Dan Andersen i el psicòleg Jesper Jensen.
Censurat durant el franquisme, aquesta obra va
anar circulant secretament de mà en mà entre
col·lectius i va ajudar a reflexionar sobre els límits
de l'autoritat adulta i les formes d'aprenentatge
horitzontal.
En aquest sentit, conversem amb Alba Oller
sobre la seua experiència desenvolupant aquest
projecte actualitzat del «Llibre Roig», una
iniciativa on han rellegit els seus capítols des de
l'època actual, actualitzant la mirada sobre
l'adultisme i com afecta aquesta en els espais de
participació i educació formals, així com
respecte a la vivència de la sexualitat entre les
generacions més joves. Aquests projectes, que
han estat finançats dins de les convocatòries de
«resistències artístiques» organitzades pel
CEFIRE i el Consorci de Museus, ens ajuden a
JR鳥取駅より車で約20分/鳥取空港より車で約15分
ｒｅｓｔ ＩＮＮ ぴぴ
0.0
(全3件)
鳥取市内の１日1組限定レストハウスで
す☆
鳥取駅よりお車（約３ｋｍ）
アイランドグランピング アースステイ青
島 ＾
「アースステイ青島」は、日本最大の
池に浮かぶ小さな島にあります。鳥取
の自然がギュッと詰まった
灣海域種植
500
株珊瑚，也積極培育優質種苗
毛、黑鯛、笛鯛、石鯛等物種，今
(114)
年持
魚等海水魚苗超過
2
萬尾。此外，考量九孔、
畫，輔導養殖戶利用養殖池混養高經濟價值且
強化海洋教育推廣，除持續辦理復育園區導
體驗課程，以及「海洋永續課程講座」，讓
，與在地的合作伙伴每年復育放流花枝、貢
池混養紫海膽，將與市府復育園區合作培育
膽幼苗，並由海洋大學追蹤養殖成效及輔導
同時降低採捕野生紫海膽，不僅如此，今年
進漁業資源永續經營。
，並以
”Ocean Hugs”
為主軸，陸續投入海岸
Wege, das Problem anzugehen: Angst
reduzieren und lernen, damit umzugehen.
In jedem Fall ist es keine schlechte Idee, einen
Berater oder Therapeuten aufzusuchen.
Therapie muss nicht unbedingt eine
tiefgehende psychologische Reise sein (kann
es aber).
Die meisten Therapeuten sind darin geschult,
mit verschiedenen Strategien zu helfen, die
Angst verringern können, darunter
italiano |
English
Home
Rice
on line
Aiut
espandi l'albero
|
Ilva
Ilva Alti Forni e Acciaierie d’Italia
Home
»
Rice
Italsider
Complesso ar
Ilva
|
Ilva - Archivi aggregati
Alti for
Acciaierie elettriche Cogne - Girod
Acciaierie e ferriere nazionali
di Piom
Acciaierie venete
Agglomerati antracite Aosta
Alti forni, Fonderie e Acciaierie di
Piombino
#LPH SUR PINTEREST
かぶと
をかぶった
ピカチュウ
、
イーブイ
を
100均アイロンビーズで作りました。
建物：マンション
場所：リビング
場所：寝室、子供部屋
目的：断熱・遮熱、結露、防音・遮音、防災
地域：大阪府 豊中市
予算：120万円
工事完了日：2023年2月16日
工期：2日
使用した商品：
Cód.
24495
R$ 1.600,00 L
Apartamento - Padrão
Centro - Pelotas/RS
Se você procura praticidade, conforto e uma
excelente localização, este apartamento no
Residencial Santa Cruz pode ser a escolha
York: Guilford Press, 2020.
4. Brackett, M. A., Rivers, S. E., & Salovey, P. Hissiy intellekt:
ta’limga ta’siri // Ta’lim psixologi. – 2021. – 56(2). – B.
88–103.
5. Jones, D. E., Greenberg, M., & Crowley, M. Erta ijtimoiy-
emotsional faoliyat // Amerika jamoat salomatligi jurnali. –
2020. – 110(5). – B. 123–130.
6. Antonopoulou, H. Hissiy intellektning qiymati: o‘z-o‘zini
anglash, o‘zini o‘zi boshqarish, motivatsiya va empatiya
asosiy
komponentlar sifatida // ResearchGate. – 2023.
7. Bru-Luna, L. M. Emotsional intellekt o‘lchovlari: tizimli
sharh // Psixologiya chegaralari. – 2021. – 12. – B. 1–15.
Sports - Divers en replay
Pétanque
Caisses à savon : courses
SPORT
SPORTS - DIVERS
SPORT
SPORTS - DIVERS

|---|

▶ **Exercise aim**: Rewrite the items above, swapping each "Home" for "Start" and leaving everything else unchanged.

▶ **Solution to this exercise**:
Dan Andersen i el psicòleg Jesper Jensen.
Censurat durant el franquisme, aquesta obra va
anar circulant secretament de mà en mà entre
col·lectius i va ajudar a reflexionar sobre els límits
de l'autoritat adulta i les formes d'aprenentatge
horitzontal.
En aquest sentit, conversem amb Alba Oller
sobre la seua experiència desenvolupant aquest
projecte actualitzat del «Llibre Roig», una
iniciativa on han rellegit els seus capítols des de
l'època actual, actualitzant la mirada sobre
l'adultisme i com afecta aquesta en els espais de
participació i educació formals, així com
respecte a la vivència de la sexualitat entre les
generacions més joves. Aquests projectes, que
han estat finançats dins de les convocatòries de
«resistències artístiques» organitzades pel
CEFIRE i el Consorci de Museus, ens ajuden a
JR鳥取駅より車で約20分/鳥取空港より車で約15分
ｒｅｓｔ ＩＮＮ ぴぴ
0.0
(全3件)
鳥取市内の１日1組限定レストハウスで
す☆
鳥取駅よりお車（約３ｋｍ）
アイランドグランピング アースステイ青
島 ＾
「アースステイ青島」は、日本最大の
池に浮かぶ小さな島にあります。鳥取
の自然がギュッと詰まった
灣海域種植
500
株珊瑚，也積極培育優質種苗
毛、黑鯛、笛鯛、石鯛等物種，今
(114)
年持
魚等海水魚苗超過
2
萬尾。此外，考量九孔、
畫，輔導養殖戶利用養殖池混養高經濟價值且
強化海洋教育推廣，除持續辦理復育園區導
體驗課程，以及「海洋永續課程講座」，讓
，與在地的合作伙伴每年復育放流花枝、貢
池混養紫海膽，將與市府復育園區合作培育
膽幼苗，並由海洋大學追蹤養殖成效及輔導
同時降低採捕野生紫海膽，不僅如此，今年
進漁業資源永續經營。
，並以
”Ocean Hugs”
為主軸，陸續投入海岸
Wege, das Problem anzugehen: Angst
reduzieren und lernen, damit umzugehen.
In jedem Fall ist es keine schlechte Idee, einen
Berater oder Therapeuten aufzusuchen.
Therapie muss nicht unbedingt eine
tiefgehende psychologische Reise sein (kann
es aber).
Die meisten Therapeuten sind darin geschult,
mit verschiedenen Strategien zu helfen, die
Angst verringern können, darunter
italiano |
English
Start
Rice
on line
Aiut
espandi l'albero
|
Ilva
Ilva Alti Forni e Acciaierie d’Italia
Start
»
Rice
Italsider
Complesso ar
Ilva
|
Ilva - Archivi aggregati
Alti for
Acciaierie elettriche Cogne - Girod
Acciaierie e ferriere nazionali
di Piom
Acciaierie venete
Agglomerati antracite Aosta
Alti forni, Fonderie e Acciaierie di
Piombino
#LPH SUR PINTEREST
かぶと
をかぶった
ピカチュウ
、
イーブイ
を
100均アイロンビーズで作りました。
建物：マンション
場所：リビング
場所：寝室、子供部屋
目的：断熱・遮熱、結露、防音・遮音、防災
地域：大阪府 豊中市
予算：120万円
工事完了日：2023年2月16日
工期：2日
使用した商品：
Cód.
24495
R$ 1.600,00 L
Apartamento - Padrão
Centro - Pelotas/RS
Se você procura praticidade, conforto e uma
excelente localização, este apartamento no
Residencial Santa Cruz pode ser a escolha
York: Guilford Press, 2020.
4. Brackett, M. A., Rivers, S. E., & Salovey, P. Hissiy intellekt:
ta’limga ta’siri // Ta’lim psixologi. – 2021. – 56(2). – B.
88–103.
5. Jones, D. E., Greenberg, M., & Crowley, M. Erta ijtimoiy-
emotsional faoliyat // Amerika jamoat salomatligi jurnali. –
2020. – 110(5). – B. 123–130.
6. Antonopoulou, H. Hissiy intellektning qiymati: o‘z-o‘zini
anglash, o‘zini o‘zi boshqarish, motivatsiya va empatiya
asosiy
komponentlar sifatida // ResearchGate. – 2023.
7. Bru-Luna, L. M. Emotsional intellekt o‘lchovlari: tizimli
sharh // Psixologiya chegaralari. – 2021. – 12. – B. 1–15.
Sports - Divers en replay
Pétanque
Caisses à savon : courses
SPORT
SPORTS - DIVERS
SPORT
SPORTS - DIVERS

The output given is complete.